## Task brief
Set the records down again in full, exactly as they are, apart from the images.

Content starts

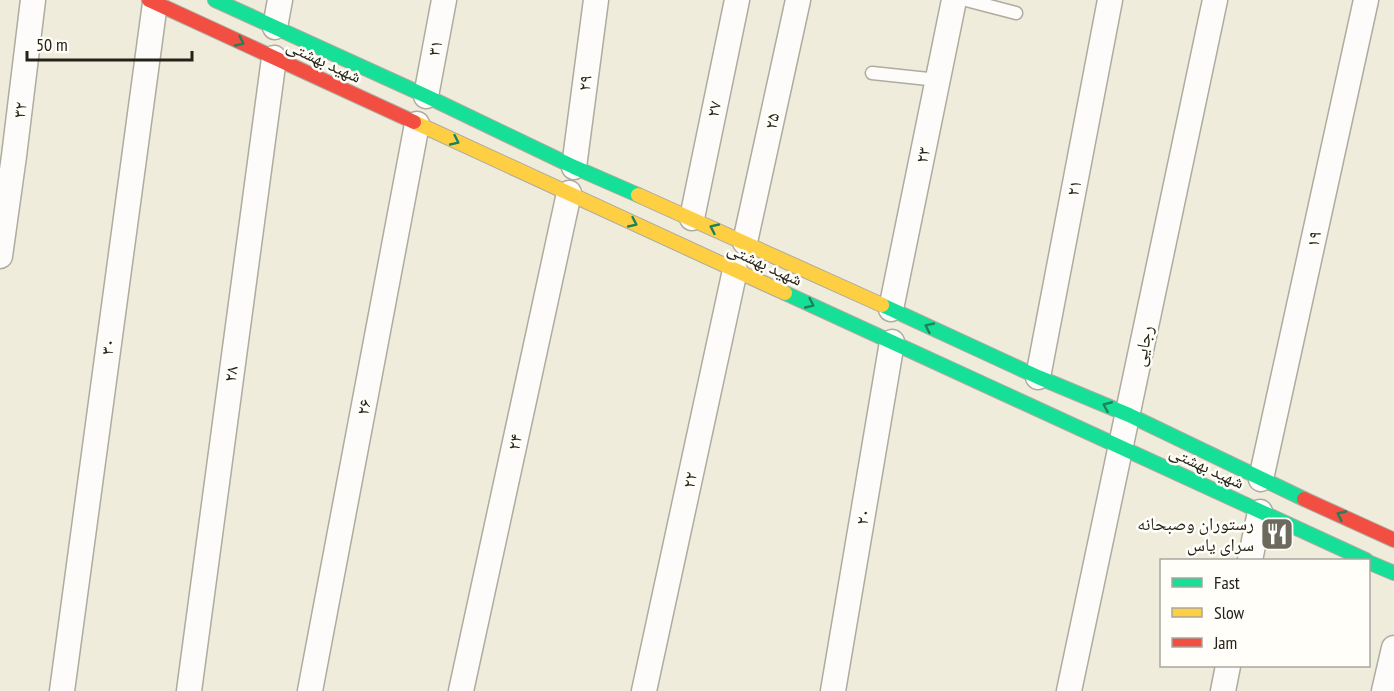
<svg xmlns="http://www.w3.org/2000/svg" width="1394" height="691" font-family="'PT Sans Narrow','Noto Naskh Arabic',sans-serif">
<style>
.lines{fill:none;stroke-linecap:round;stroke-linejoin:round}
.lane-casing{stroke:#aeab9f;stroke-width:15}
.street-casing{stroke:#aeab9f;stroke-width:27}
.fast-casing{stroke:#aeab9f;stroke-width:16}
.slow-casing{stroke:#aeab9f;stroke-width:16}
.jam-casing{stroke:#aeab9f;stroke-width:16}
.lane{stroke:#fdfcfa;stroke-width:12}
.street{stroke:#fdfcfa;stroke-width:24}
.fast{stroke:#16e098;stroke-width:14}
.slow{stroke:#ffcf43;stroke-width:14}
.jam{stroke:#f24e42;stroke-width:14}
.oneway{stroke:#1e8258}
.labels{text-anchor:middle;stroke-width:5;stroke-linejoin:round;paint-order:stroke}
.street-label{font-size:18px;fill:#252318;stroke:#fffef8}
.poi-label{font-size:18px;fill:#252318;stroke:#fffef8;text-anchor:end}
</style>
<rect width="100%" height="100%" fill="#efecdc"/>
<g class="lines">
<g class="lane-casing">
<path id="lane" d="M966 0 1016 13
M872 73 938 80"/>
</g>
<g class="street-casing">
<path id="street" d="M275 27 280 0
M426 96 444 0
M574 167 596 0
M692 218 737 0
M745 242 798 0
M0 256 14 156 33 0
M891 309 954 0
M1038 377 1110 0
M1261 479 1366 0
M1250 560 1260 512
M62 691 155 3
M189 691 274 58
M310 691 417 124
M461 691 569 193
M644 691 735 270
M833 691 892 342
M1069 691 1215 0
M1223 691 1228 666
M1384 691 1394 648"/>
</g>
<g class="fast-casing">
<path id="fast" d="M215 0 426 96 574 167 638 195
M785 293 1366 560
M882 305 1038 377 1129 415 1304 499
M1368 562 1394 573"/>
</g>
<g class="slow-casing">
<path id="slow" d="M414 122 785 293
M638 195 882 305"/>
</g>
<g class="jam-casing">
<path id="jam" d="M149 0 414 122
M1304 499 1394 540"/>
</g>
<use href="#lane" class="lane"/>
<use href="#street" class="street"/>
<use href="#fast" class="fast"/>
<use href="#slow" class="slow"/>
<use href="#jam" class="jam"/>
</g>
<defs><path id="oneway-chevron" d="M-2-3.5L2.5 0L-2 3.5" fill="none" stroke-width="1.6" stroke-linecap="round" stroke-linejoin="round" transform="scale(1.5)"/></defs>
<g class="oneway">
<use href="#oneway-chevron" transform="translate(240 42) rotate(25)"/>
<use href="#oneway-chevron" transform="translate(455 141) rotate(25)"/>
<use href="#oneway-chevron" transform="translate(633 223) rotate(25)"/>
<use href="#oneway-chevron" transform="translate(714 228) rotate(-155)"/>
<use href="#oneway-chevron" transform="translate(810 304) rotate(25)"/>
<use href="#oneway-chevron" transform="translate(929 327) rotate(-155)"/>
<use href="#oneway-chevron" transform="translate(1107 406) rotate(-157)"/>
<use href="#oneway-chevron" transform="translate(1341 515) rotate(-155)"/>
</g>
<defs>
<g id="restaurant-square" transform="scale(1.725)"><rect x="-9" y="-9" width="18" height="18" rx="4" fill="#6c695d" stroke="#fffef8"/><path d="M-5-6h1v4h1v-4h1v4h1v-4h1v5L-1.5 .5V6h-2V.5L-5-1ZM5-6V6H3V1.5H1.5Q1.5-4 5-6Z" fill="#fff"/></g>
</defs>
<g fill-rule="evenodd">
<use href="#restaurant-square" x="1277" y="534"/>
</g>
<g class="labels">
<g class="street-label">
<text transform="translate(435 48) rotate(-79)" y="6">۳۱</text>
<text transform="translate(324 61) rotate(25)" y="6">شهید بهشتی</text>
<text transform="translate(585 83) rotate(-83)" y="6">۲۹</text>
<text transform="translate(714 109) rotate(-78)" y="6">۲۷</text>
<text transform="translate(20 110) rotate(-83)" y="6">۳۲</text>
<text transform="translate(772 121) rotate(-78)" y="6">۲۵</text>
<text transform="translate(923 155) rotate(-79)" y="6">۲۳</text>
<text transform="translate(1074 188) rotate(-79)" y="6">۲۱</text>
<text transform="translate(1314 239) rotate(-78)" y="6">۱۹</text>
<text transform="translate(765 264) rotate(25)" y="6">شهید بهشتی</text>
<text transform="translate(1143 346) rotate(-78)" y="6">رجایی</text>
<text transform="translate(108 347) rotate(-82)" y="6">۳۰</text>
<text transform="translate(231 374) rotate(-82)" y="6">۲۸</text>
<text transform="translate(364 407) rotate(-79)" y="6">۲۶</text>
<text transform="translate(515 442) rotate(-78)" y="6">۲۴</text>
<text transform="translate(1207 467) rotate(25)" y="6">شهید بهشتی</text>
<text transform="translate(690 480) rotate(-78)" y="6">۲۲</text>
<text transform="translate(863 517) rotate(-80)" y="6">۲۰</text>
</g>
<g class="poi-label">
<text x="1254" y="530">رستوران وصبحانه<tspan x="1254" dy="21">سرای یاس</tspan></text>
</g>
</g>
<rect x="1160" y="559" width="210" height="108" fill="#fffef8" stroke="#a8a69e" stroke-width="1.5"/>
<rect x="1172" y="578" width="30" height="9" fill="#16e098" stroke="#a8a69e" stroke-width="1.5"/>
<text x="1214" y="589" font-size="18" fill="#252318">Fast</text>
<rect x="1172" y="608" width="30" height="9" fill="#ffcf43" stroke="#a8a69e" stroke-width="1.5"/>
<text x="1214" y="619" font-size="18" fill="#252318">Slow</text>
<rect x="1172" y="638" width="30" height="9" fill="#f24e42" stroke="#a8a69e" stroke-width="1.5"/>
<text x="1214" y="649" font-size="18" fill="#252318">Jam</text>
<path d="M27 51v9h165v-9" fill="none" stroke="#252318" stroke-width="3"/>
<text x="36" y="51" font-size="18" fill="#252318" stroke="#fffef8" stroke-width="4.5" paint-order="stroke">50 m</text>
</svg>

Content ends

## Solution to the problem
<svg xmlns="http://www.w3.org/2000/svg" width="1394" height="691" font-family="'PT Sans Narrow','Noto Naskh Arabic',sans-serif">
<style>
.lines{fill:none;stroke-linecap:round;stroke-linejoin:round}
.lane-casing{stroke:#aeab9f;stroke-width:15}
.street-casing{stroke:#aeab9f;stroke-width:27}
.fast-casing{stroke:#aeab9f;stroke-width:16}
.slow-casing{stroke:#aeab9f;stroke-width:16}
.jam-casing{stroke:#aeab9f;stroke-width:16}
.lane{stroke:#fdfcfa;stroke-width:12}
.street{stroke:#fdfcfa;stroke-width:24}
.fast{stroke:#16e098;stroke-width:14}
.slow{stroke:#ffcf43;stroke-width:14}
.jam{stroke:#f24e42;stroke-width:14}
.oneway{stroke:#1e8258}
.labels{text-anchor:middle;stroke-width:5;stroke-linejoin:round;paint-order:stroke}
.street-label{font-size:18px;fill:#252318;stroke:#fffef8}
.poi-label{font-size:18px;fill:#252318;stroke:#fffef8;text-anchor:end}
</style>
<rect width="100%" height="100%" fill="#efecdc"/>
<g class="lines">
<g class="lane-casing">
<path id="lane" d="M966 0 1016 13
M872 73 938 80"/>
</g>
<g class="street-casing">
<path id="street" d="M275 27 280 0
M426 96 444 0
M574 167 596 0
M692 218 737 0
M745 242 798 0
M0 256 14 156 33 0
M891 309 954 0
M1038 377 1110 0
M1261 479 1366 0
M1250 560 1260 512
M62 691 155 3
M189 691 274 58
M310 691 417 124
M461 691 569 193
M644 691 735 270
M833 691 892 342
M1069 691 1215 0
M1223 691 1228 666
M1384 691 1394 648"/>
</g>
<g class="fast-casing">
<path id="fast" d="M215 0 426 96 574 167 638 195
M785 293 1366 560
M882 305 1038 377 1129 415 1304 499
M1368 562 1394 573"/>
</g>
<g class="slow-casing">
<path id="slow" d="M414 122 785 293
M638 195 882 305"/>
</g>
<g class="jam-casing">
<path id="jam" d="M149 0 414 122
M1304 499 1394 540"/>
</g>
<use href="#lane" class="lane"/>
<use href="#street" class="street"/>
<use href="#fast" class="fast"/>
<use href="#slow" class="slow"/>
<use href="#jam" class="jam"/>
</g>
<defs><path id="oneway-chevron" d="M-2-3.5L2.5 0L-2 3.5" fill="none" stroke-width="1.6" stroke-linecap="round" stroke-linejoin="round" transform="scale(1.5)"/></defs>
<g class="oneway">
<use href="#oneway-chevron" transform="translate(240 42) rotate(25)"/>
<use href="#oneway-chevron" transform="translate(455 141) rotate(25)"/>
<use href="#oneway-chevron" transform="translate(633 223) rotate(25)"/>
<use href="#oneway-chevron" transform="translate(714 228) rotate(-155)"/>
<use href="#oneway-chevron" transform="translate(810 304) rotate(25)"/>
<use href="#oneway-chevron" transform="translate(929 327) rotate(-155)"/>
<use href="#oneway-chevron" transform="translate(1107 406) rotate(-157)"/>
<use href="#oneway-chevron" transform="translate(1341 515) rotate(-155)"/>
</g>
<defs>
<g id="restaurant-square" transform="scale(1.725)"><rect x="-9" y="-9" width="18" height="18" rx="4" fill="#6c695d" stroke="#fffef8"/><path d="M-5-6h1v4h1v-4h1v4h1v-4h1v5L-1.5 .5V6h-2V.5L-5-1ZM5-6V6H3V1.5H1.5Q1.5-4 5-6Z" fill="#fff"/></g>
</defs>
<g fill-rule="evenodd">
<use href="#restaurant-square" x="1277" y="534"/>
</g>
<g class="labels">
<g class="street-label">
<text transform="translate(435 48) rotate(-79)" y="6">۳۱</text>
<text transform="translate(324 61) rotate(25)" y="6">شهید بهشتی</text>
<text transform="translate(585 83) rotate(-83)" y="6">۲۹</text>
<text transform="translate(714 109) rotate(-78)" y="6">۲۷</text>
<text transform="translate(20 110) rotate(-83)" y="6">۳۲</text>
<text transform="translate(772 121) rotate(-78)" y="6">۲۵</text>
<text transform="translate(923 155) rotate(-79)" y="6">۲۳</text>
<text transform="translate(1074 188) rotate(-79)" y="6">۲۱</text>
<text transform="translate(1314 239) rotate(-78)" y="6">۱۹</text>
<text transform="translate(765 264) rotate(25)" y="6">شهید بهشتی</text>
<text transform="translate(1143 346) rotate(-78)" y="6">رجایی</text>
<text transform="translate(108 347) rotate(-82)" y="6">۳۰</text>
<text transform="translate(231 374) rotate(-82)" y="6">۲۸</text>
<text transform="translate(364 407) rotate(-79)" y="6">۲۶</text>
<text transform="translate(515 442) rotate(-78)" y="6">۲۴</text>
<text transform="translate(1207 467) rotate(25)" y="6">شهید بهشتی</text>
<text transform="translate(690 480) rotate(-78)" y="6">۲۲</text>
<text transform="translate(863 517) rotate(-80)" y="6">۲۰</text>
</g>
<g class="poi-label">
<text x="1254" y="530">رستوران وصبحانه<tspan x="1254" dy="21">سرای یاس</tspan></text>
</g>
</g>
<rect x="1160" y="559" width="210" height="108" fill="#fffef8" stroke="#a8a69e" stroke-width="1.5"/>
<rect x="1172" y="578" width="30" height="9" fill="#16e098" stroke="#a8a69e" stroke-width="1.5"/>
<text x="1214" y="589" font-size="18" fill="#252318">Fast</text>
<rect x="1172" y="608" width="30" height="9" fill="#ffcf43" stroke="#a8a69e" stroke-width="1.5"/>
<text x="1214" y="619" font-size="18" fill="#252318">Slow</text>
<rect x="1172" y="638" width="30" height="9" fill="#f24e42" stroke="#a8a69e" stroke-width="1.5"/>
<text x="1214" y="649" font-size="18" fill="#252318">Jam</text>
<path d="M27 51v9h165v-9" fill="none" stroke="#252318" stroke-width="3"/>
<text x="36" y="51" font-size="18" fill="#252318" stroke="#fffef8" stroke-width="4.5" paint-order="stroke">50 m</text>
</svg>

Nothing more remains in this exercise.